De begroting is zoals gezegd taakstellend en groeit tussen 2025 en 2028 met slechts tien procent. Ook hier ziet de commissie enige mate van onbalans met de beoogde 25% groei van het aantal activiteiten. De commissie vindt de bezoekcijfers voorzichtig geraamd. Omdat er weinig ruimte is voor tegenvallers, acht zij dat verstandig. Omdat de entreeprijzen voor vol betalende bezoekers omhooggaan, worden er wel meer publieksinkomsten verwacht. Ook dat vindt de commissie een maatregel die bijdraagt aan de financiële haalbaarheid van het plan. De financieringsmix laat ten opzichte van de conceptrealisatie 2023 een verdubbeling zien van de sponsorinkomsten. De commissie mist in het plan een overtuigende onderbouwing van de manier waarop het museum dat denkt te realiseren. De inkomsten uit private middelen en overige inkomsten blijven stabiel. Het aandeel van het AFK op het totaal blijft met zestien procent klein en de afhankelijkheid van publieksinkomsten groot. De commissie vindt dat een passende mix voor dit museum.
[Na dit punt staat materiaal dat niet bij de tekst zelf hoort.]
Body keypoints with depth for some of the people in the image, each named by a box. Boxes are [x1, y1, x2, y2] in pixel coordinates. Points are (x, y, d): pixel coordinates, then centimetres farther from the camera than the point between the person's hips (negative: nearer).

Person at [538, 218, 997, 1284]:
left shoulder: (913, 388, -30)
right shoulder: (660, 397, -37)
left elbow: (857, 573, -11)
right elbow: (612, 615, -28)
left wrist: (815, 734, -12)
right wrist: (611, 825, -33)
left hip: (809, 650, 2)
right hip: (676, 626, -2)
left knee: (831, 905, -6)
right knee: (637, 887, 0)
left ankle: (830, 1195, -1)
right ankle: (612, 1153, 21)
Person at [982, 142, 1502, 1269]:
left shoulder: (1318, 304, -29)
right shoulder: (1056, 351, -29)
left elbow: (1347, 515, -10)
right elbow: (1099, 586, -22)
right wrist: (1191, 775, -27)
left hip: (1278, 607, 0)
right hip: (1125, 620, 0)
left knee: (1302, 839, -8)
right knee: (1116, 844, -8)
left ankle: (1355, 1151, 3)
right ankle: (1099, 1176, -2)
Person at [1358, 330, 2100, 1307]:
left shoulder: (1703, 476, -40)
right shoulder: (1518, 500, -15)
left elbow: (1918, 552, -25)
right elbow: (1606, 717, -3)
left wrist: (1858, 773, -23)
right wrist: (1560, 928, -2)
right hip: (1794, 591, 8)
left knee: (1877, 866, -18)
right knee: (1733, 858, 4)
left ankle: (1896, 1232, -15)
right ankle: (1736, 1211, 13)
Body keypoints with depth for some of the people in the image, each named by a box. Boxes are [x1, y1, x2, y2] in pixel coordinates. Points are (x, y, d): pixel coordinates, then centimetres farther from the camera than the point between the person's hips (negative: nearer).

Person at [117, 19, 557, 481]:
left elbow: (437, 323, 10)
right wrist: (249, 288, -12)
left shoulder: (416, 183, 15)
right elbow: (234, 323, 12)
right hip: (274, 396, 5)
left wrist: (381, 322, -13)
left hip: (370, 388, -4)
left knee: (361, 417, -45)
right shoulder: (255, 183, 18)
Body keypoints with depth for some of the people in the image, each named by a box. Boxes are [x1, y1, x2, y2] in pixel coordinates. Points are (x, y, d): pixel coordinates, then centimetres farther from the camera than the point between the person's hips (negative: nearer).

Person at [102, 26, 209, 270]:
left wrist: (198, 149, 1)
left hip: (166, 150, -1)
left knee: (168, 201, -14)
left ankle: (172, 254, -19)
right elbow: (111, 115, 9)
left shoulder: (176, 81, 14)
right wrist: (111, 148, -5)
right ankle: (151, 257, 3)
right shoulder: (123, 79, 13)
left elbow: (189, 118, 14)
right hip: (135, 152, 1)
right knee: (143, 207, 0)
Al met al verwacht de commissie dat het museum financieel en organisatorisch in staat zal zijn om de positieve exploitatieresultaten te kunnen boeken waarmee het negatieve eigen vermogen aangezuiverd kan worden en een nieuwe buffer kan worden opgebouwd.
Conclusie
Alles overziend is de commissie van mening dat de aanvraag van Museum Het Rembrandthuis in principe volledig subsidiabel is. Het budget voor Erfgoed is echter niet toereikend om alle subsidiabele aanvragen te honoreren. De commissie heeft zich daarom genoodzaakt gezien om op de subsidiehoogte van alle aanvragen die veertien punten of meer hebben gescoord, waaronder die van Museum Het Rembrandthuis, vier procent korting toe te passen om alle aanvragen met veertien punten of meer te kunnen honoreren. In de inleiding wordt deze keuze nader toegelicht.
De commissie adviseert op grond van bovenstaande overwegingen de aanvraag van Museum Het Rembrandthuis gedeeltelijk te honoreren met een bedrag van € 846.620 per jaar.
De aanvraag is beoordeeld binnen de adviescommissie Erfgoed.